Les Perses une fois vaincus et les buts de la ligue semblant atteints, certains voulurent s’en retirer, mais Athènes imposa le retour des séparatistes. L’empire naquit alors de ce que les alliés avaient renoncé à se battre en personne contre l’ennemi perse, de ce qu’Athènes refusait de perdre la puissance dont l’avait investie la ligue de Délos.


Formation du premier Empire athénien

Naxos fut la première des cités à quitter l’alliance et à être forcée d’y revenir. Elle n’y retrouva pas la place qu’elle y avait occupée : elle n’était plus liée qu’à Athènes, son vainqueur, et non plus à la ligue ; au lieu de posséder une flotte mise à la disposition de ses alliés, elle devrait payer un tribut à Athènes. Dans cette affaire, Athènes pouvait prétendre agir au nom de la ligue et dans son intérêt, Naxos repentie trouvait d’ailleurs dans l’Empire une place semblable à celle de beaucoup d’autres qui, volontairement, eux, avaient préféré combattre les Mèdes en finançant la puissance athénienne.

C’est lors de la révolte de Thasos que les ambitions d’Athènes se dévoilent : quand l’île est prise par Cimon*, Athènes réclame cette fois le versement d’une indemnité de guerre ainsi que l’abandon des territoires que l’île possédait sur le continent, et où elle compte à son tour s’installer. Dans une opération menée sous le couvert de la ligue, Athènes a en fait cherché son intérêt personnel, les alliés n’en tirent aucun profit. Bientôt, seules conserveront le statut qu’elles avaient dans la ligue de Délos des cités comme Chios, Mytilène, qui continuèrent encore un certain temps à fournir volontairement des vaisseaux à Athènes, gardant ainsi le privilège de l’« autonomie » dans ce qui était devenu un empire.

Le sort de chacune des cités dépendait des termes de la capitulation qu’elle avait signée avec Athènes. Mais chacune était vassale du peuple athénien, elle avait juré d’obéir à ses volontés contre promesse de sa protection. Cette vassalité était considérée par Athènes comme une juste punition quand elle avait trahi (ou comme une précaution nécessaire), mais elle n’hésita pas à incorporer à son empire des cités qui n’avaient jamais fait partie de la ligue de Délos, et sur lesquelles elle n’avait aucun droit, sinon celui du plus fort : Karystos en Eubée, Égine, Mêlos furent annexées, le cynisme manifesté au cours de cette dernière entreprise fit scandale, mais Athènes n’en avait cure.


Organisation de l’Empire

L’Empire ne conserve pas les institutions de la ligue, le synédrion n’existe plus : les cités ayant, au fur et à mesure que se ratifiaient les traités inégaux, juré obéissance à Athènes, c’est l’ecclésia qui légifère pour l’ensemble de l’Empire. D’ailleurs, dès 454, avait été rapporté à Athènes le trésor fédéral, jusqu’alors déposé sous la protection de l’Apollon délien.

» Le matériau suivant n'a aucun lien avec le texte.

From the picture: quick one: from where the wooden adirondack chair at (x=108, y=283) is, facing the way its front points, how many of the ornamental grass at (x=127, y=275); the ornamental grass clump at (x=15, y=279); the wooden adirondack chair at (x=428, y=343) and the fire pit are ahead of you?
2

Non contente de diriger sans contrôle la politique d’ensemble de son empire, Athènes s’immisce de plus en plus dans la vie intérieure des cités. À Érythrées, dès 465 av. J.-C., elle envoie une garnison et des surveillants (épiscopoi) chargés de rédiger pour la ville une nouvelle constitution et d’en vérifier le fonctionnement. Par la suite, elle créera des commissions pour enquêter sur l’état d’esprit des habitants, mettant parfois à la tête de telle ou telle cité peu sûre des magistrats qu’elle délègue spécialement.